川崎病 医学 抗体 疾病 静脉注射免疫球蛋白 儿科 免疫学 内科学 动脉
作者
Ritei Uehara,Ermias D. Belay,Ryan A. Maddox,Robert C. Holman,Yosikazu Nakamura,Mayumi Yashiro,Izumi Oki,Hirotaro Ogino,Lawrence B. Schonberger,Hiroshi Yanagawa
出处
期刊:Pediatric Infectious Disease Journal [Ovid Technologies (Wolters Kluwer)]
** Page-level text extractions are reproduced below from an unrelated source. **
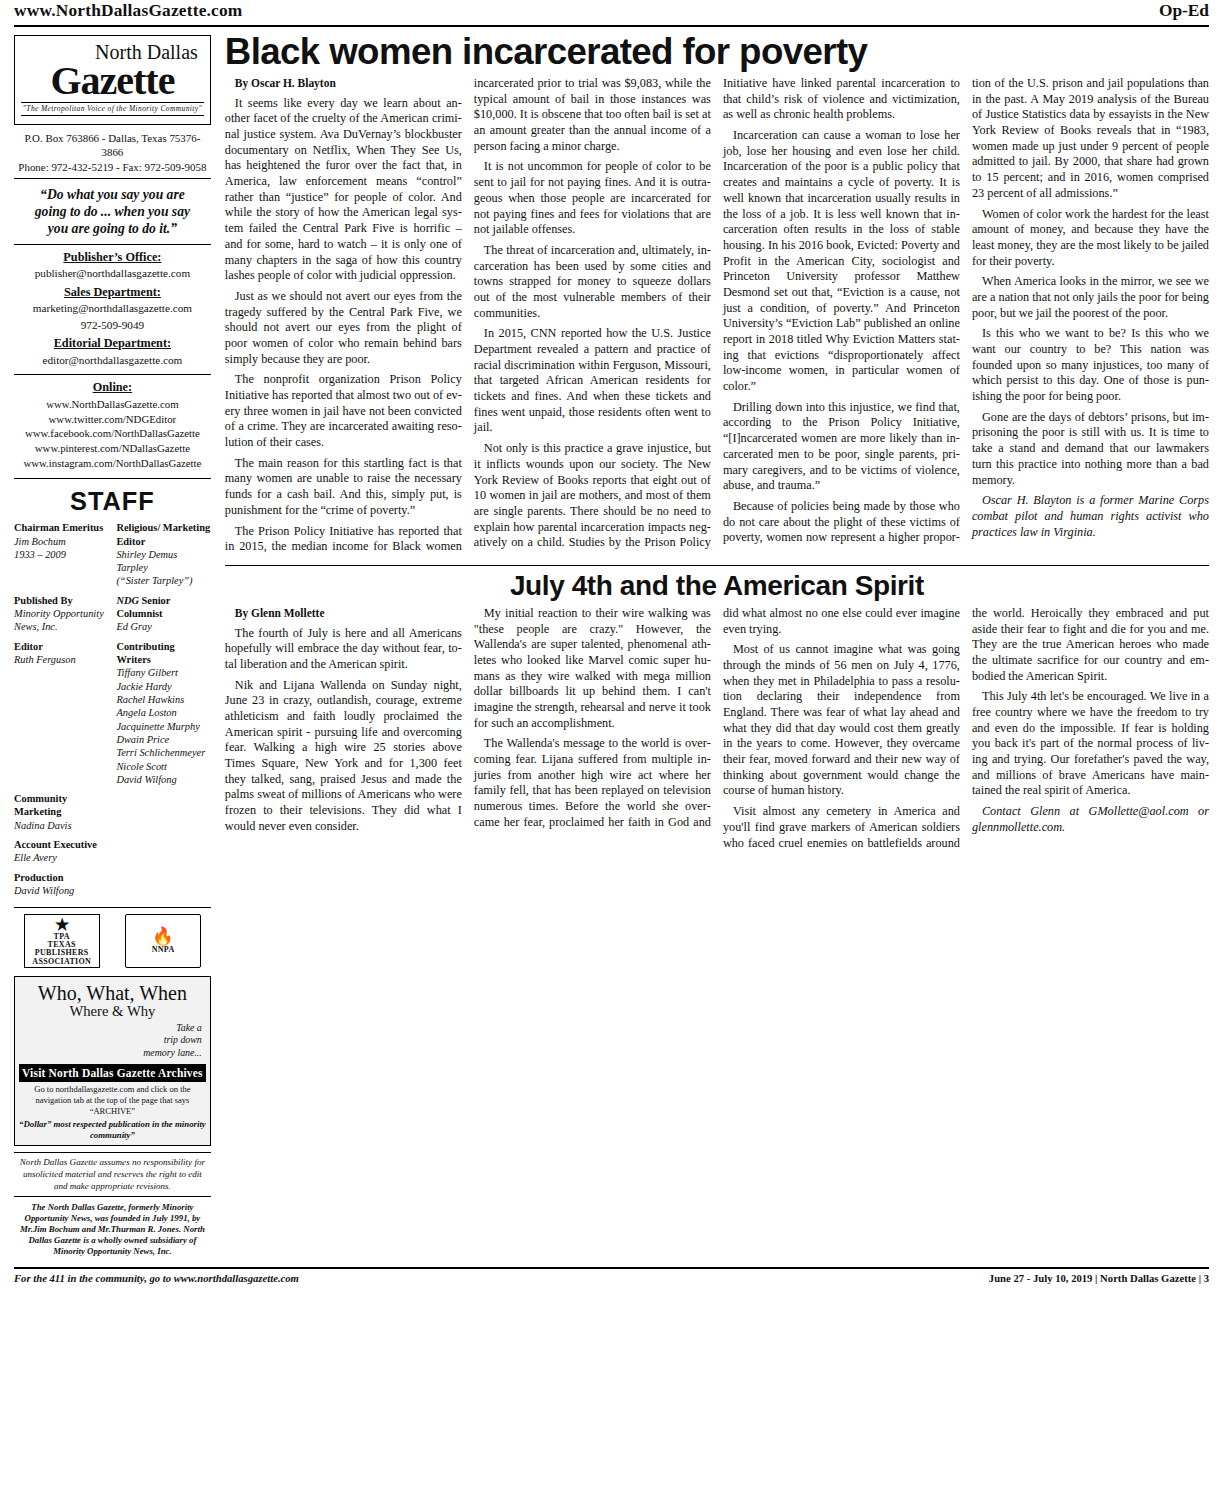www.NorthDallasGazette.com
Op-Ed
North Dallas
Gazette
"The Metropolitan Voice of the Minority Community"
P.O. Box 763866 - Dallas, Texas 75376-3866
Phone: 972-432-5219 - Fax: 972-509-9058
“Do what you say you are
going to do ... when you say
you are going to do it.”
Publisher’s Office:
publisher@northdallasgazette.com
Sales Department:
marketing@northdallasgazette.com
972-509-9049
Editorial Department:
editor@northdallasgazette.com
Online:
www.NorthDallasGazette.com
www.twitter.com/NDGEditor
www.facebook.com/NorthDallasGazette
www.pinterest.com/NDallasGazette
www.instagram.com/NorthDallasGazette
STAFF
Chairman Emeritus
Jim Bochum
1933 – 2009
Religious/ Marketing Editor
Shirley Demus Tarpley
(“Sister Tarpley”)
Published By
Minority Opportunity News, Inc.
NDG Senior Columnist
Ed Gray
Editor
Ruth Ferguson
Contributing Writers
Tiffany Gilbert
Jackie Hardy
Rachel Hawkins
Angela Loston
Jacquinette Murphy
Dwain Price
Terri Schlichenmeyer
Nicole Scott
David Wilfong
Community Marketing
Nadina Davis
Account Executive
Elle Avery
Production
David Wilfong
★ TPA
TEXAS
PUBLISHERS
ASSOCIATION
🔥 NNPA
Who, What, When
Where & Why
Take a
trip down
memory lane...
Visit North Dallas Gazette Archives
Go to northdallasgazette.com and click on the navigation tab at the top of the page that says “ARCHIVE”
“Dollar” most respected publication in the minority community”
North Dallas Gazette assumes no responsibility for unsolicited material and reserves the right to edit and make appropriate revisions.
The North Dallas Gazette, formerly Minority Opportunity News, was founded in July 1991, by Mr.Jim Bochum and Mr.Thurman R. Jones. North Dallas Gazette is a wholly owned subsidiary of Minority Opportunity News, Inc.
Black women incarcerated for poverty
By Oscar H. Blayton
It seems like every day we learn about another facet of the cruelty of the American criminal justice system. Ava DuVernay’s blockbuster documentary on Netflix, When They See Us, has heightened the furor over the fact that, in America, law enforcement means “control” rather than “justice” for people of color. And while the story of how the American legal system failed the Central Park Five is horrific – and for some, hard to watch – it is only one of many chapters in the saga of how this country lashes people of color with judicial oppression.
Just as we should not avert our eyes from the tragedy suffered by the Central Park Five, we should not avert our eyes from the plight of poor women of color who remain behind bars simply because they are poor.
The nonprofit organization Prison Policy Initiative has reported that almost two out of every three women in jail have not been convicted of a crime. They are incarcerated awaiting resolution of their cases.
The main reason for this startling fact is that many women are unable to raise the necessary funds for a cash bail. And this, simply put, is punishment for the “crime of poverty.”
The Prison Policy Initiative has reported that in 2015, the median income for Black women incarcerated prior to trial was $9,083, while the typical amount of bail in those instances was $10,000. It is obscene that too often bail is set at an amount greater than the annual income of a person facing a minor charge.
It is not uncommon for people of color to be sent to jail for not paying fines. And it is outrageous when those people are incarcerated for not paying fines and fees for violations that are not jailable offenses.
The threat of incarceration and, ultimately, incarceration has been used by some cities and towns strapped for money to squeeze dollars out of the most vulnerable members of their communities.
In 2015, CNN reported how the U.S. Justice Department revealed a pattern and practice of racial discrimination within Ferguson, Missouri, that targeted African American residents for tickets and fines. And when these tickets and fines went unpaid, those residents often went to jail.
Not only is this practice a grave injustice, but it inflicts wounds upon our society. The New York Review of Books reports that eight out of 10 women in jail are mothers, and most of them are single parents. There should be no need to explain how parental incarceration impacts negatively on a child. Studies by the Prison Policy Initiative have linked parental incarceration to that child’s risk of violence and victimization, as well as chronic health problems.
Incarceration can cause a woman to lose her job, lose her housing and even lose her child. Incarceration of the poor is a public policy that creates and maintains a cycle of poverty. It is well known that incarceration usually results in the loss of a job. It is less well known that incarceration often results in the loss of stable housing. In his 2016 book, Evicted: Poverty and Profit in the American City, sociologist and Princeton University professor Matthew Desmond set out that, “Eviction is a cause, not just a condition, of poverty.” And Princeton University’s “Eviction Lab” published an online report in 2018 titled Why Eviction Matters stating that evictions “disproportionately affect low-income women, in particular women of color.”
Drilling down into this injustice, we find that, according to the Prison Policy Initiative, “[I]ncarcerated women are more likely than incarcerated men to be poor, single parents, primary caregivers, and to be victims of violence, abuse, and trauma.”
Because of policies being made by those who do not care about the plight of these victims of poverty, women now represent a higher proportion of the U.S. prison and jail populations than in the past. A May 2019 analysis of the Bureau of Justice Statistics data by essayists in the New York Review of Books reveals that in “1983, women made up just under 9 percent of people admitted to jail. By 2000, that share had grown to 15 percent; and in 2016, women comprised 23 percent of all admissions.”
Women of color work the hardest for the least amount of money, and because they have the least money, they are the most likely to be jailed for their poverty.
When America looks in the mirror, we see we are a nation that not only jails the poor for being poor, but we jail the poorest of the poor.
Is this who we want to be? Is this who we want our country to be? This nation was founded upon so many injustices, too many of which persist to this day. One of those is punishing the poor for being poor.
Gone are the days of debtors’ prisons, but imprisoning the poor is still with us. It is time to take a stand and demand that our lawmakers turn this practice into nothing more than a bad memory.
Oscar H. Blayton is a former Marine Corps combat pilot and human rights activist who practices law in Virginia.
July 4th and the American Spirit
By Glenn Mollette
The fourth of July is here and all Americans hopefully will embrace the day without fear, total liberation and the American spirit.
Nik and Lijana Wallenda on Sunday night, June 23 in crazy, outlandish, courage, extreme athleticism and faith loudly proclaimed the American spirit - pursuing life and overcoming fear. Walking a high wire 25 stories above Times Square, New York and for 1,300 feet they talked, sang, praised Jesus and made the palms sweat of millions of Americans who were frozen to their televisions. They did what I would never even consider.
My initial reaction to their wire walking was "these people are crazy." However, the Wallenda's are super talented, phenomenal athletes who looked like Marvel comic super humans as they wire walked with mega million dollar billboards lit up behind them. I can't imagine the strength, rehearsal and nerve it took for such an accomplishment.
The Wallenda's message to the world is overcoming fear. Lijana suffered from multiple injuries from another high wire act where her family fell, that has been replayed on television numerous times. Before the world she overcame her fear, proclaimed her faith in God and did what almost no one else could ever imagine even trying.
Most of us cannot imagine what was going through the minds of 56 men on July 4, 1776, when they met in Philadelphia to pass a resolution declaring their independence from England. There was fear of what lay ahead and what they did that day would cost them greatly in the years to come. However, they overcame their fear, moved forward and their new way of thinking about government would change the course of human history.
Visit almost any cemetery in America and you'll find grave markers of American soldiers who faced cruel enemies on battlefields around the world. Heroically they embraced and put aside their fear to fight and die for you and me. They are the true American heroes who made the ultimate sacrifice for our country and embodied the American Spirit.
This July 4th let's be encouraged. We live in a free country where we have the freedom to try and even do the impossible. If fear is holding you back it's part of the normal process of living and trying. Our forefather's paved the way, and millions of brave Americans have maintained the real spirit of America.
Contact Glenn at GMollette@aol.com or glennmollette.com.
For the 411 in the community, go to www.northdallasgazette.com
June 27 - July 10, 2019 | North Dallas Gazette | 3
卷期号:27 (2): 155-160 被引量:139
标识
DOI:10.1097/inf.0b013e31815922b5
摘要

Background: Some Kawasaki disease (KD) patients do not respond to initial treatment with intravenous immunoglobulin (IVIG). The purpose of this study was to determine potential risk factors associated with IVIG nonresponse among KD patients in Japan. Methods: Data were obtained from questionnaires used for the 18th nationwide KD survey of patients who visited hospitals in Japan from 2003 through 2004. Data for patients who met the case definition for KD and received 2 g/kg single infusion IVIG as the initial treatment within 10 days of illness were analyzed. IVIG nonresponders were defined as patients who needed secondary treatment after initial IVIG administration. Results: Among 15,940 KD patients in Japan during 2003–2004, 6330 patients received 2 g/kg single infusion IVIG within 10 days of illness onset. IVIG nonresponders accounted for 20.3% of them (n = 1286). Male sex [odds ratio (OR), 1.21, 95% confidence interval (CI), 1.06–1.37], receipt of the initial IVIG before the fifth day of illness (OR: 1.89, 95% CI: 1.66–2.15), and having recurrent KD (OR: 1.38, 95% CI: 1.00–1.90) were significantly associated with IVIG nonresponse. In addition, IVIG nonresponders had significantly higher risks for coronary artery aneurysms (OR: 10.38, 95% CI: 6.98–15.45) or giant coronary artery aneurysms (OR: 54.06, 95% CI: 12.84–227.65). Conclusions: Physicians should consider potential IVIG nonresponse among recurrent KD patients or KD patients diagnosed and treated before the fifth day of illness, particularly if they are boys and have laboratory values associated with nonresponse such as low platelet count, and elevated alanine aminotransferase and C-reactive protein. Some of these patients may benefit from administration of the alternative secondary treatment early during the illness along with the initial IVIG treatment.